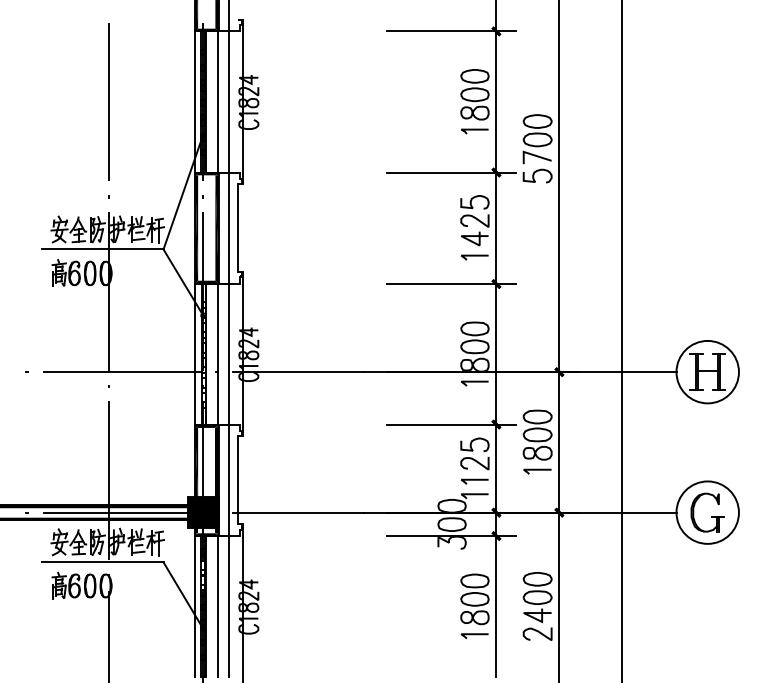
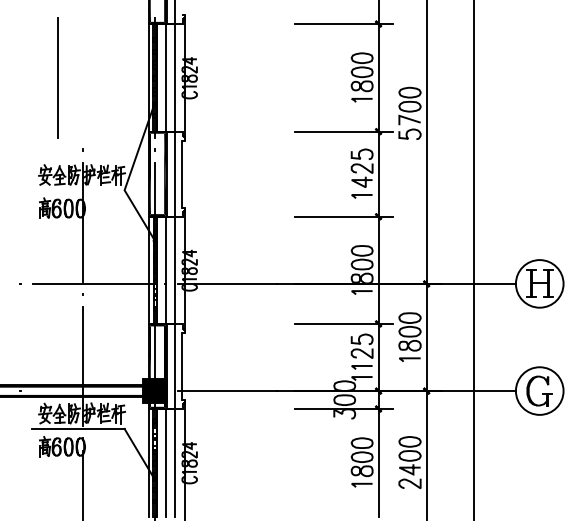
line: (108, 101) -> (57, 77), moved
line: (101, 249) -> (77, 190), removed
line: (121, 513) -> (92, 391), removed

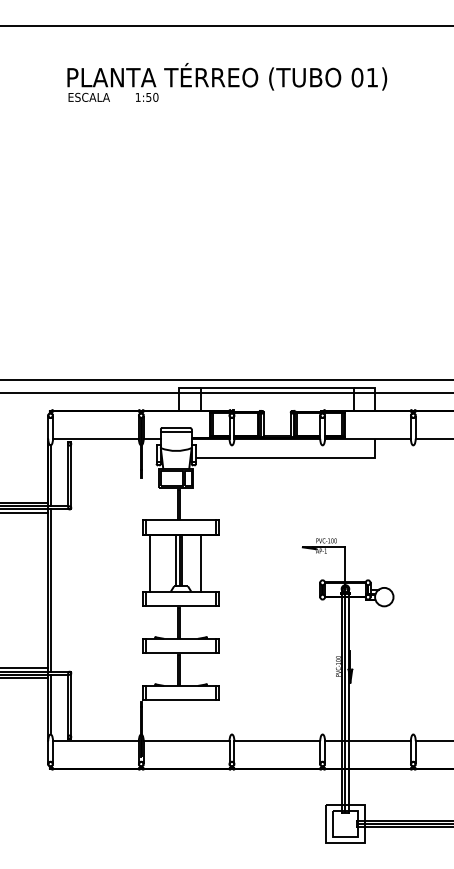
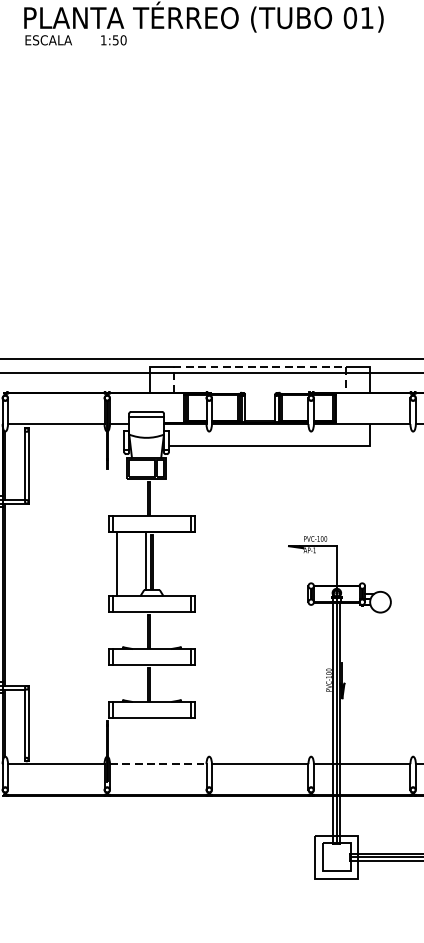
line: (277, 387) -> (260, 366), solid -> dashed
line: (200, 562) -> (173, 563), removed
line: (186, 741) -> (158, 764), solid -> dashed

──────────────────────────────

* _What the task requires_: Copy out all lines of the material above in which "solid" occurs.

* _Response to the task_:
line: (277, 387) -> (260, 366), solid -> dashed
line: (186, 741) -> (158, 764), solid -> dashed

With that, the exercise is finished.